Presidente do Instituto Nupef e um dos fundadores do Instituto Brasileiro de Análises Sociais e Econômicas (Ibase), Carlos Alberto Afonso, que participou da reestruturação do CGI.br em 2003 e representou o terceiro setor no colegiado até 2017, pontua que o Comitê Gestor foi o primeiro organismo de governança da Internet no mundo, quando o próprio conceito ainda não tinha sido formulado.

“O CGI.br, nesses 30 anos, passou por seis presidências da República, de várias tendências políticas, e foi mantido, tendo reconhecido a sua relevância por todas essas tendências.
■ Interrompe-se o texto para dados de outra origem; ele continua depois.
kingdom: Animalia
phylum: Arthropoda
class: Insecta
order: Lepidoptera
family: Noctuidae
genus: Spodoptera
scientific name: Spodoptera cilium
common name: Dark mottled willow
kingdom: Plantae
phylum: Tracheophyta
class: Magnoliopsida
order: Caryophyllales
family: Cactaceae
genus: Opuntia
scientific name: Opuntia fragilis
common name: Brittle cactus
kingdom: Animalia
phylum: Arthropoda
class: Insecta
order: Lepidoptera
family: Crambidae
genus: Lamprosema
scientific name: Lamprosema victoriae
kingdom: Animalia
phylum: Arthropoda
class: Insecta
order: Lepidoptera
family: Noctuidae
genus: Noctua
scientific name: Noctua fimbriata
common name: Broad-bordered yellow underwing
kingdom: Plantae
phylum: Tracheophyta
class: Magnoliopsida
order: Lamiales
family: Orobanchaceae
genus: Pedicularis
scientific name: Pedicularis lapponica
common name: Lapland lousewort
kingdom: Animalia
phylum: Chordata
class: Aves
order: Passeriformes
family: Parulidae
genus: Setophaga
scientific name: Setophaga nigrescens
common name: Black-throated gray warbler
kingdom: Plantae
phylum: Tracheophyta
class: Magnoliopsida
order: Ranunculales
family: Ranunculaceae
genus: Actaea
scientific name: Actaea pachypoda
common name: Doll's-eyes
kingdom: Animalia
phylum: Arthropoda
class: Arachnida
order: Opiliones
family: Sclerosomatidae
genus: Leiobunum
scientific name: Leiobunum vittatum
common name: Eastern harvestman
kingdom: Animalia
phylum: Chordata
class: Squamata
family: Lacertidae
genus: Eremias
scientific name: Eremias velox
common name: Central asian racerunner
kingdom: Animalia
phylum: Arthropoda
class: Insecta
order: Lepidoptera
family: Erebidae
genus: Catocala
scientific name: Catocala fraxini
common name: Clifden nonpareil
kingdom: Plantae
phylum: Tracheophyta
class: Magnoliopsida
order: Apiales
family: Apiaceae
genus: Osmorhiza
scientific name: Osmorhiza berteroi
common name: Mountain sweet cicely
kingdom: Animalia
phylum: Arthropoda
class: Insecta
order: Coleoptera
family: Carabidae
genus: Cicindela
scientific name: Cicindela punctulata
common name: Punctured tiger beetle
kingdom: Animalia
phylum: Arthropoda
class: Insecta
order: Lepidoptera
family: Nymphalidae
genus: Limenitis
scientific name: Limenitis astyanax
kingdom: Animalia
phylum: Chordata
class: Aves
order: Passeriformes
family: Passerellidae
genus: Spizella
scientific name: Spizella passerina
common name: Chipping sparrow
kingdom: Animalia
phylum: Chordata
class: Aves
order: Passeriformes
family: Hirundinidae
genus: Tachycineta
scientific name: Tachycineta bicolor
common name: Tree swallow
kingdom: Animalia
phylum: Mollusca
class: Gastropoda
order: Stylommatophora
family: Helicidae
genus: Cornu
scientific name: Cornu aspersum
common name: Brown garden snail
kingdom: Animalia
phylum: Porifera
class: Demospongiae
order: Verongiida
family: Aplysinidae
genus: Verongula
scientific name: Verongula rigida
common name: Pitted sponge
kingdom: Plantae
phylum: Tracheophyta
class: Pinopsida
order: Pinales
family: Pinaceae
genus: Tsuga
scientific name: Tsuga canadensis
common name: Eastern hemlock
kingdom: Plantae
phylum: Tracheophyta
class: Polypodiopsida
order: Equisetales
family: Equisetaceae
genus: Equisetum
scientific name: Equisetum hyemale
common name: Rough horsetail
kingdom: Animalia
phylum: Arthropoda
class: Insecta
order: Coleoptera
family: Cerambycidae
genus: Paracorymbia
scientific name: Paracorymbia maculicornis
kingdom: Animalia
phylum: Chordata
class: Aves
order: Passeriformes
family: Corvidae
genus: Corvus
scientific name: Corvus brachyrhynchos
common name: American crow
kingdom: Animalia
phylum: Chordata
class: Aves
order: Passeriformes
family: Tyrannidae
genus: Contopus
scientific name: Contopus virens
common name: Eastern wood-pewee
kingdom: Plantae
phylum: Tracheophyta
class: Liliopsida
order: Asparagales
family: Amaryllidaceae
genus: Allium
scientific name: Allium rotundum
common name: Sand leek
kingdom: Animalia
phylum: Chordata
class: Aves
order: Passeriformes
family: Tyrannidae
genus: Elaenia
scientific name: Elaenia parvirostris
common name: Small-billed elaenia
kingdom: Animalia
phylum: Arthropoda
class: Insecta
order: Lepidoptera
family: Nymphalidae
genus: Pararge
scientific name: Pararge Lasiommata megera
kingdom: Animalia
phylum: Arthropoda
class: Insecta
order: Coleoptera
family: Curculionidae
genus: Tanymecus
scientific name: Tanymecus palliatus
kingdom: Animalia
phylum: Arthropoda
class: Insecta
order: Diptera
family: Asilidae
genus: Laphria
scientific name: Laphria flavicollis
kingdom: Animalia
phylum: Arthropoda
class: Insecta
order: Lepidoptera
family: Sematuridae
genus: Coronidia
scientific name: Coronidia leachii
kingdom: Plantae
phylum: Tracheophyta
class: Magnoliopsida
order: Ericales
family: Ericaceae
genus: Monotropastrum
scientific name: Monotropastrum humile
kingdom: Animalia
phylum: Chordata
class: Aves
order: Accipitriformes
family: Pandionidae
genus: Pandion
Hoje, o CGI.br tem em seu conselho representantes de entidades civis, acadêmicas e do setor privado, todos eleitos pelas suas próprias comunidades de interesse, além de representantes do governo federal. É um exemplo de parceria pluralista para a atuação comum entre governo e sociedade. O CGI.br supervisiona um centro de excelência na administração de nomes de domínio e distribuição de números IP [Internet Protocol], reconhecido mundialmente pelos seus projetos pioneiros de apoio ao desenvolvimento da Internet no Brasil, o NIC.br.”

Já o professor emérito de ciência da computação na Universidade Federal de Minas Gerais (UFMG) e associado no Berkman Klein Center em Harvard, Virgilio Almeida, que coordenou o CGI.br entre 2011 e 2016, atribui o prestígio do Comitê ao modelo multissetorial de governança e ao fato de ser uma referência de estrutura “moderna, inovadora e extremamente eficiente”.

“Esse é o exemplo que o Brasil dá para a governança digital nesses tempos em que os avanços tecnológicos seguem amplamente e muito rapidamente. É muito importante para o futuro essa trajetória do CGI.br, e que continue nesse caminho de trazer ideias inovadoras para a governança do mundo digital atual.”